Some argue that life experience benefits a PhD candidate and others believe it is better for the student to go straight through from Bachelor’s degree to doctoral degree. Learn why life experience can both benefit and hurt the PhD candidate.
There is an ongoing debate among academicians about whether life experience benefits or hurts a PhD candidate’s ability to finish a doctoral program. Both sides of the issue have valid points about whether PhD students should have gone out and experienced the world a bit or gone straight through the Bachelor’s degree, Master’s degree, and PhD.
PhD candidates are those doctoral students who have completed all parts of the program except the dissertation. Many students at this stage are experiencing research for the first time and often stumble along the way a bit before finishing. The question is, does life experience benefit or hurt the PhD candidate’s chances of finishing the program?
How Life Experience Benefits the PhD Candidate
PhD candidates with life experience outside of academia tend to have a greater appreciation for the larger world in which they live. Having experienced such obstacles as mortgages, rent, kids, marriage, etc., these doctoral students have a clearer picture of what needs to be done and what motivation is needed to make it happen. These students tend to be under greater pressure to finish the dissertation and don’t linger in the program for any length of time greater than what it takes to finish the program.

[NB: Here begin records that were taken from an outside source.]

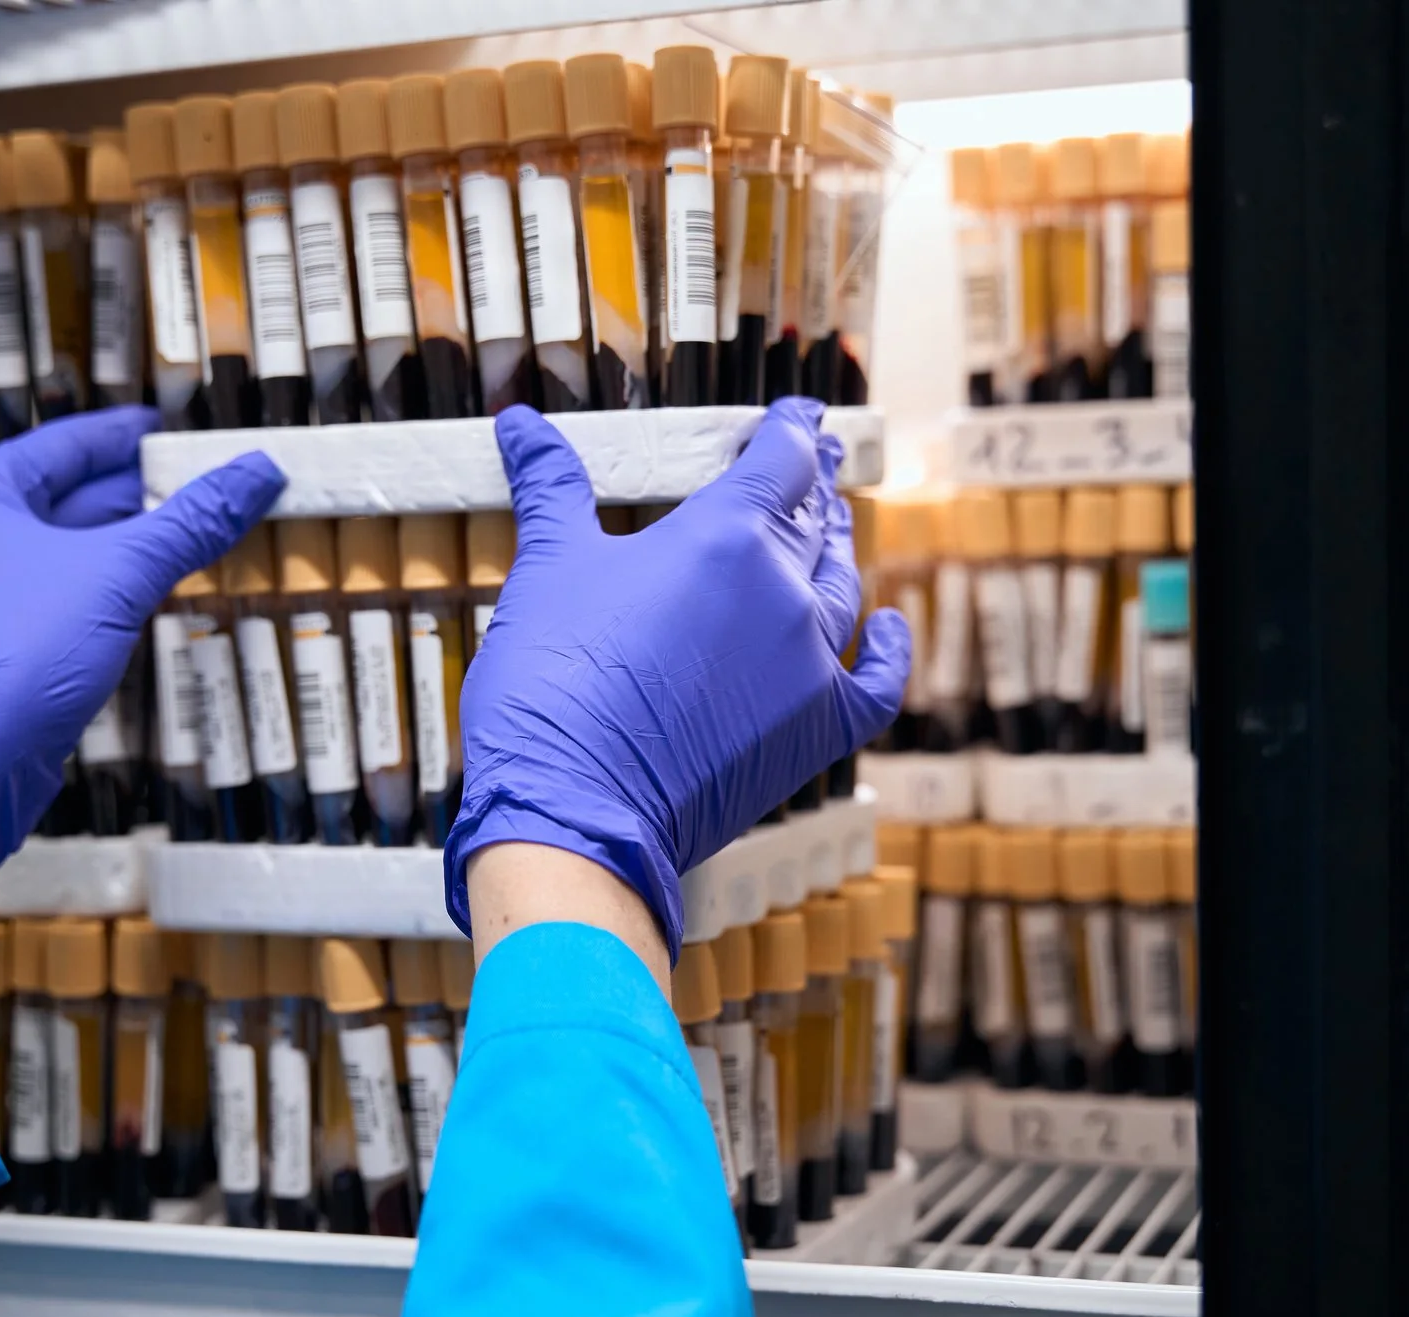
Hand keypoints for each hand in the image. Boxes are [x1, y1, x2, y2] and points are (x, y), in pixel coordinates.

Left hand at [0, 408, 283, 954]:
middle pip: (64, 496)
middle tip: (201, 481)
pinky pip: (60, 599)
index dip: (123, 435)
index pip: (61, 445)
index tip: (169, 429)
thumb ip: (191, 522)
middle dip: (135, 492)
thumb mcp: (119, 575)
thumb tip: (260, 470)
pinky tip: (151, 594)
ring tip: (192, 531)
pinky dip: (107, 589)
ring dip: (126, 544)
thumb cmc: (18, 655)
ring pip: (65, 552)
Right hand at [446, 396, 909, 949]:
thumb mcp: (546, 568)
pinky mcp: (818, 730)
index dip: (792, 429)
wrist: (575, 808)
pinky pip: (876, 681)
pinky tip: (885, 627)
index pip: (780, 458)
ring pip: (844, 587)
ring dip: (838, 552)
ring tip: (831, 529)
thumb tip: (521, 423)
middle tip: (817, 465)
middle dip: (813, 488)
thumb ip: (551, 488)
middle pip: (814, 519)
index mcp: (724, 534)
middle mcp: (783, 590)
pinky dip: (886, 650)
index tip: (799, 416)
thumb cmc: (553, 688)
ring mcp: (808, 662)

PhD candidates with life experience also tend to be more practical in preparing and planning for the dissertation. Since necessity is the mother of invention, these students know better how to see a project through in the real world absent the structure present in Bachelor’s and Master’s degree programs, a skill necessary to finish a dissertation.

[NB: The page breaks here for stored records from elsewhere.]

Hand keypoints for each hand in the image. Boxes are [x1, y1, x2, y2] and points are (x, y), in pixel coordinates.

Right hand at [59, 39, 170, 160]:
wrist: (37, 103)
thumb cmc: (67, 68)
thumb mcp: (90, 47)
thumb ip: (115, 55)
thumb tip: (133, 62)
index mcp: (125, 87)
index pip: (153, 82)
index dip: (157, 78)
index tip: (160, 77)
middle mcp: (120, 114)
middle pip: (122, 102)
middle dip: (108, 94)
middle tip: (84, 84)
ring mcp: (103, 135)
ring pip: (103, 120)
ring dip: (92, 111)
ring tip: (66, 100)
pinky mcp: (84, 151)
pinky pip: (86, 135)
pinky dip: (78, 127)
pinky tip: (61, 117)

How Life Experience Hurts a PhD Candidate
People on the other side of this issue think that life experience hurts a PhD candidate’s ability to finish a dissertation. The main reason is that to attain this life experience, the student must have experienced a gap between their previous and current program. Reacclimating one’s self into the academic world can be frustrating and stressful, limiting the PhD candidate’s ability to concentrate on what’s really needed to finish a program.
The term Ivory Tower is often used to refer to academicians who get the luxury of conducting research under ideal conditions. Nowhere else except a university can an individual ignore significant factors to study only the variables he/she is interested in observing. Life experience simply means that the individual has spent some time in the real world. The ability to learn how to ignore important factors must be reacquired before the PhD candidate can complete any research.

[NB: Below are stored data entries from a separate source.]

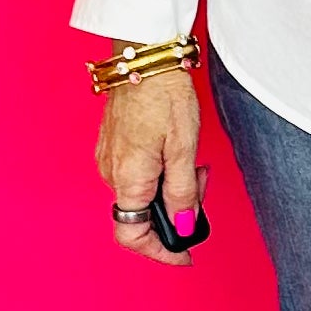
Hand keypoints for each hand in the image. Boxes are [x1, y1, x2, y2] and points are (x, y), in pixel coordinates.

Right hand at [94, 65, 203, 266]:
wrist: (145, 56)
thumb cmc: (164, 97)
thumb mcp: (184, 149)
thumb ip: (183, 194)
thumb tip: (184, 228)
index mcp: (128, 180)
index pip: (132, 237)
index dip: (160, 252)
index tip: (185, 254)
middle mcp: (111, 173)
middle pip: (142, 215)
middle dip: (176, 211)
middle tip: (201, 184)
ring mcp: (109, 158)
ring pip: (141, 193)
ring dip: (170, 189)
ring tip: (193, 163)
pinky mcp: (113, 144)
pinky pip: (136, 174)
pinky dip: (159, 173)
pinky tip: (176, 153)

There are arguments on both sides of the issue as to whether life experience benefits or hurts the PhD candidate. One the one hand, life experience gives the student practical experience in planning and seeing a project through to completion. On the other, life experience robs the student of the ability to ignore important variables. Before you apply to a doctoral program, see what the consensus is among the professors at your target university. You may find that matching your experience to the expectations of the professors will assist you in getting into a doctoral program.